Suggestions and feedback are appreciated.

[rosatolen]

Also the proposals above do not protect against downgrade attacks from version 4 to version 3 when both sides support versions 4 and 3, since version 3 has no rollback protection.

[olabini]

I'm a bit confused by these descriptions. It seems the interactive flow requires a completely new flow before the DAKE? I don't understand how it fits in with the DAKE right now at all.

The non-interactive I'm even more confused by actually.

[rosatolen]

The negotiation was separated to allow for key exchange changes into the future.

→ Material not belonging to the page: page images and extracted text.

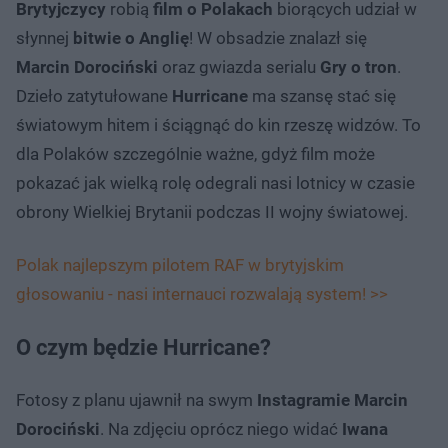
Brytyjczycy
robią
film o Polakach
biorących udział w
słynnej
bitwie o Anglię
! W obsadzie znalazł się
Marcin Dorociński
oraz gwiazda serialu
Gry o tron
.
Dzieło zatytułowane
Hurricane
ma szansę stać się
światowym hitem i ściągnąć do kin rzeszę widzów. To
dla Polaków szczególnie ważne, gdyż film może
pokazać jak wielką rolę odegrali nasi lotnicy w czasie
obrony Wielkiej Brytanii podczas II wojny światowej.
Polak najlepszym pilotem RAF w brytyjskim
głosowaniu - nasi internauci rozwalają system! >>
O czym będzie Hurricane?
Fotosy z planu ujawnił na swym
Instagramie Marcin
Dorociński
. Na zdjęciu oprócz niego widać
Iwana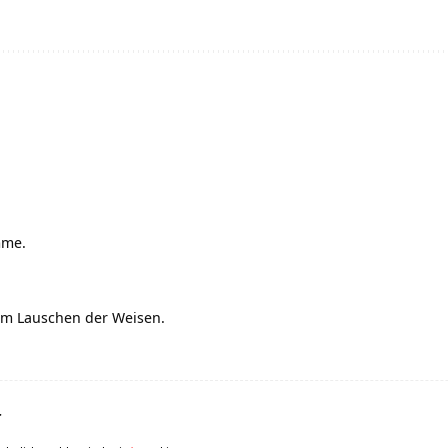
mme.
em Lauschen der Weisen.
r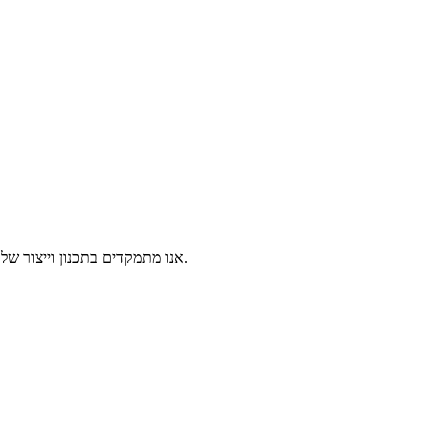
אנו מתמקדים בתכנון וייצור של ציוד סינון כרייה, מקצועיים בריתוך ועיבוד מכני לגבי חלקי חילוף לציוד כרייה. צברנו ניסיון רב בתהליכי ייצור של חלקים בתחום ציוד שטיפה והכנה בפחם.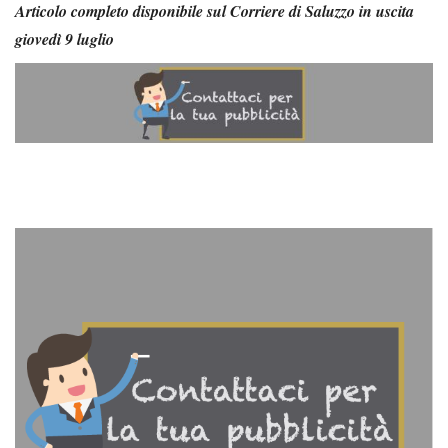
Articolo completo disponibile sul Corriere di Saluzzo in uscita
giovedì 9 luglio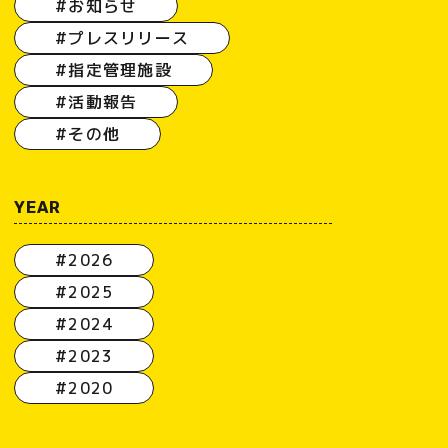
#お知らせ
#プレスリリース
#指定管理施設
#活動報告
#その他
YEAR
#2026
#2025
#2024
#2023
#2020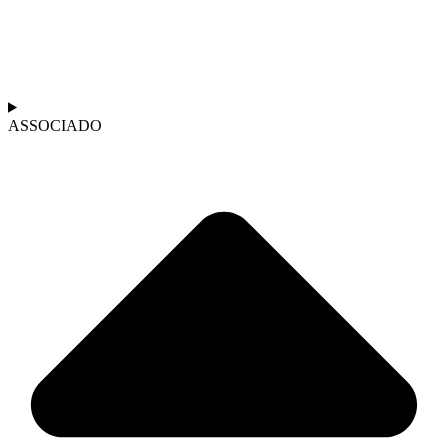
ASSOCIADO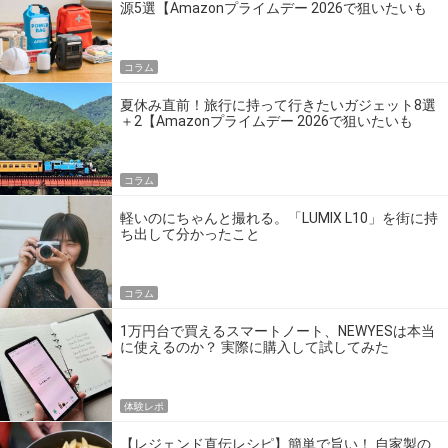
源5選【Amazonプライムデー 2026で狙いたいも
の】
コラム
夏休み直前！旅行に持って行きたいガジェット8選
＋2【Amazonプライムデー 2026で狙いたいも
の】
コラム
軽いのにちゃんと撮れる。「LUMIX L10」を街に持
ち出して分かったこと
コラム
1万円台で買えるスマートノート、NEWYESは本当
に使えるのか？ 実際に購入して試してみた
体験レポ
【レジェンド直伝レシピ】簡単で旨い！ 自家製の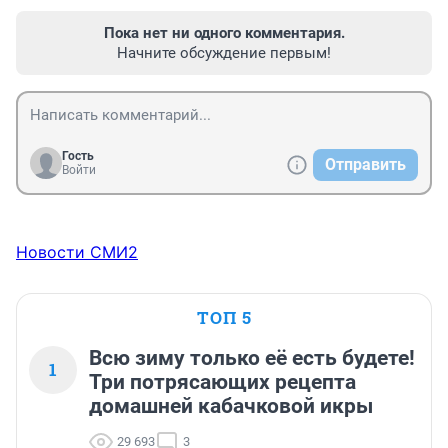
Пока нет ни одного комментария.
Начните обсуждение первым!
Гость
Отправить
Войти
Новости СМИ2
ТОП 5
Всю зиму только её есть будете!
1
Три потрясающих рецепта
домашней кабачковой икры
29 693
3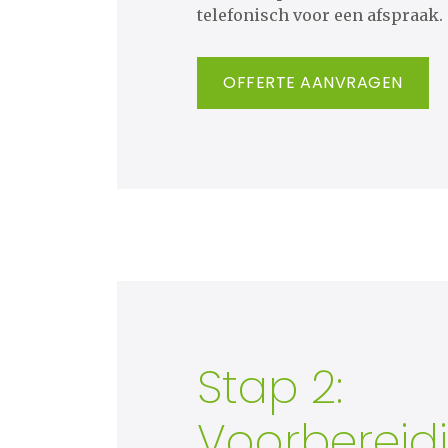
telefonisch voor een afspraak.
OFFERTE AANVRAGEN
Stap 2:
Voorbereid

If we embed the negotiation into an AKE specific to version four, how does this address rollback issues for future versions of OTR?

Also Fan and Chelsea have made a suggestion above for adding the version to what is encrypted in the DRE specific to the key exchange for version 4.

I'm not sure what else we can try.

[rosatolen]

I don't understand how it fits in with the DAKE right now at all.

After Alice verifies the version negotiation in step 3, she will send the first part of Spawn in her next message to Bob: "A", g^a.

[rosatolen]

Maybe we should not care about version negotiation for future versions of OTR that use a different DAKE?

[olabini]

This makes me really confused. We can't have a separate version negotiation. What's important is that each DAKE from now on contains version information such that we can detect rollback attempts. They don't have to be the same.

[olabini]

Of course we should care about future versions. Otherwise what's the point of adding version negotiation?